— Aim of the exercise —
In which lines of the data does the string "back" appear? Copy every one.

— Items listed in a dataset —
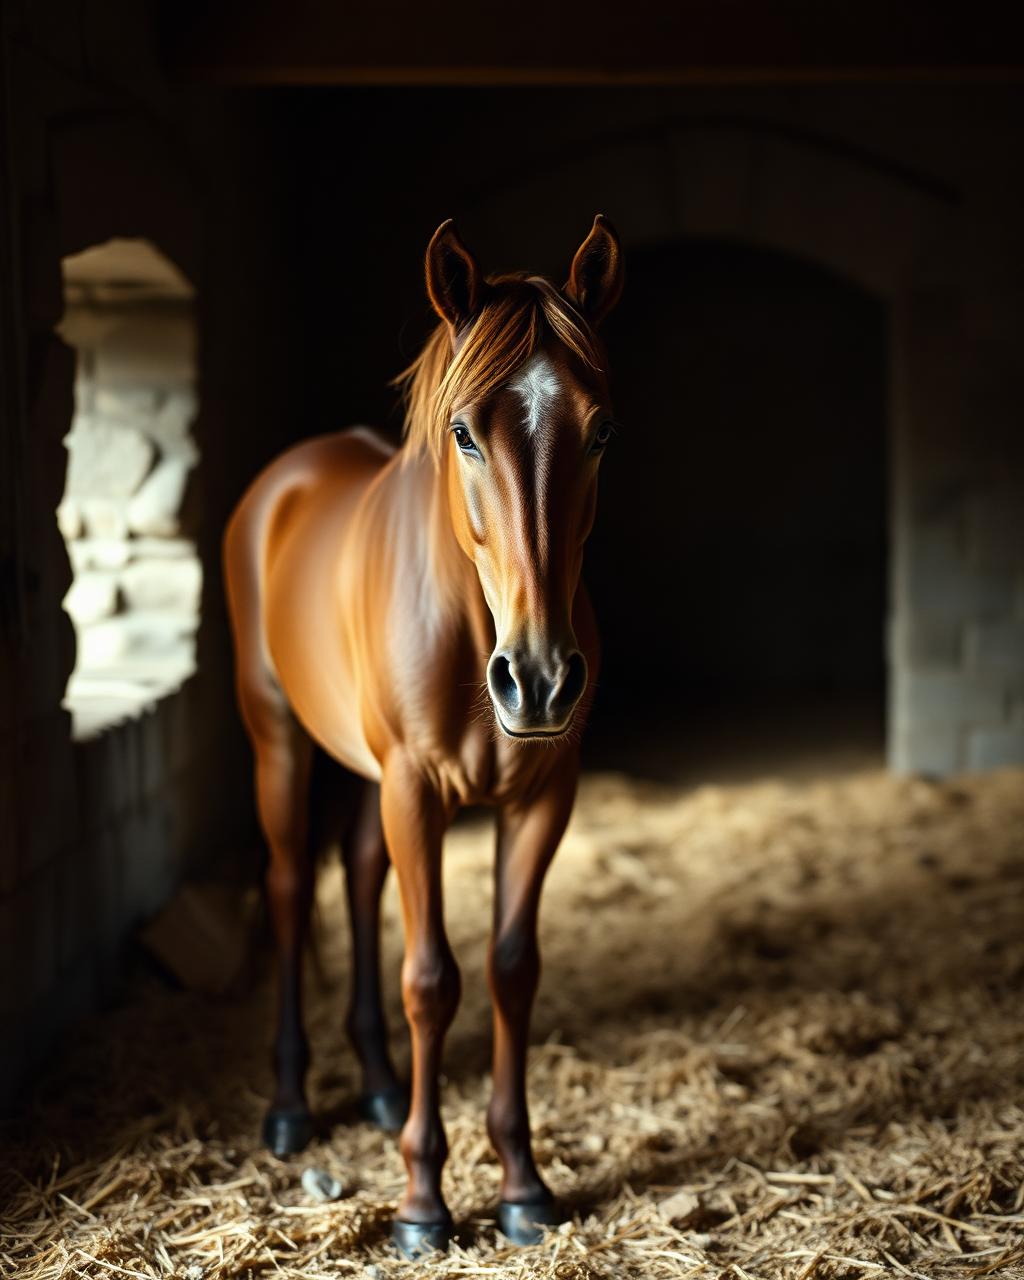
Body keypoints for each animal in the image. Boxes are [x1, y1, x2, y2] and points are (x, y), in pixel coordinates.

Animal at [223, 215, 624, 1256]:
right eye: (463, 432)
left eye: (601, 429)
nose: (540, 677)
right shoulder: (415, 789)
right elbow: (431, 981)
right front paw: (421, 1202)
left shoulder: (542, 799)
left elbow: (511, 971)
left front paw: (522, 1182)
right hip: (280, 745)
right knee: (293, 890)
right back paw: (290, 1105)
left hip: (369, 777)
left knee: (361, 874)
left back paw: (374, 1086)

==

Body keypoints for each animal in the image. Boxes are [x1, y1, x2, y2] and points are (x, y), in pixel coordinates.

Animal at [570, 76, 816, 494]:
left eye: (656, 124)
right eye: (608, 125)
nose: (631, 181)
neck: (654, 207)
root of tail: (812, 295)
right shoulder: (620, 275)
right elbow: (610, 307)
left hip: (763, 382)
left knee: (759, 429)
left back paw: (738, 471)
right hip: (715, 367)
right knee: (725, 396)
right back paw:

--

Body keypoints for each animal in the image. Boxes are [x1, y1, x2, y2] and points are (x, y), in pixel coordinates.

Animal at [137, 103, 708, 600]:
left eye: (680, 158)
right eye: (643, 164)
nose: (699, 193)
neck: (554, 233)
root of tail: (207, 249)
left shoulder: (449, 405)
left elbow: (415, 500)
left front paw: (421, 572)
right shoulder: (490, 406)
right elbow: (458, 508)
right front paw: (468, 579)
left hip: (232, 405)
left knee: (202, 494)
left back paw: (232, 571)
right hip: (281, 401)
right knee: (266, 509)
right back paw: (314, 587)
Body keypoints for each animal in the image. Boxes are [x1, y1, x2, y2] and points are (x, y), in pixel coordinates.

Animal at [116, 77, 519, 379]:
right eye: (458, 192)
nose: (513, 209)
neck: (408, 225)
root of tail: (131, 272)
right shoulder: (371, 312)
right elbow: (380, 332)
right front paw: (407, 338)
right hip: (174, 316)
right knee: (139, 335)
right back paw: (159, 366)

— Written response —
right back paw: (290, 1105)
left back paw: (374, 1086)
left back paw: (738, 471)
right back paw:
left back paw: (232, 571)
right back paw: (314, 587)
right back paw: (159, 366)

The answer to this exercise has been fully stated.